In this notebook we will examine the relationship between a population, a method for selecting a sample from the populations, and the resulting sample.
When we are in the situation where we have data from the population of interest, then we can directly examine the population distribution and parameters. In many situations we do not have the population and must work with a sample.

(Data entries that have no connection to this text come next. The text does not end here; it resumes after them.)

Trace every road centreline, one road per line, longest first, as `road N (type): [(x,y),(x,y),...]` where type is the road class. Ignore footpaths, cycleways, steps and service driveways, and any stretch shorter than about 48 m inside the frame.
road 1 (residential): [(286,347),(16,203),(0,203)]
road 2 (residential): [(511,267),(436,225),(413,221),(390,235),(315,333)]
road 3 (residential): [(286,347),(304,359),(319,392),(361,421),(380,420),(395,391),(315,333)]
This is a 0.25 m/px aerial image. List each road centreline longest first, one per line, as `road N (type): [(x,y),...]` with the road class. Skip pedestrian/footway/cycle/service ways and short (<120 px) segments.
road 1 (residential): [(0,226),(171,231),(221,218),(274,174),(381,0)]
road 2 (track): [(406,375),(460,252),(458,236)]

Our goal in this case is to make inferences about the population. In this notebook, we will use the restaurant inspections as an example of a population and draw samples from the populations to figure out how we might use the sample for making inferences about the population.
import os
from IPython.display import display, Latex, Markdown
import pandas as pd
import numpy as np
import matplotlib.pyplot as plt
import seaborn as sns
%matplotlib inline
sns.set_context("talk")
Recall that we have an administrative data set that contains inspection scores for all restauarants in San Francisco over a three year period. Many restaurants have more than one inspection a year. If our population is restaurants, then we will want to focus on one set of scores. Let's choose one inspection score per restaurant from 2016.
Below, we read in the data, examine a few results, and create our population of restaurant inspection scores in 2016.
dsDir = "data/"
ins = pd.read_csv("data/inspections.csv")
ins.head(10)
ins.tail(10)
We select one score per restaurant in 2016.
ins['new_date'] = ins['date'].apply(lambda d: pd.datetime.strptime(str(d),'%Y%m%d'))
ins['year'] = ins['new_date'].apply(lambda d: d.year)
ins = ins[ins['year']==2016].groupby('business_id').last().copy()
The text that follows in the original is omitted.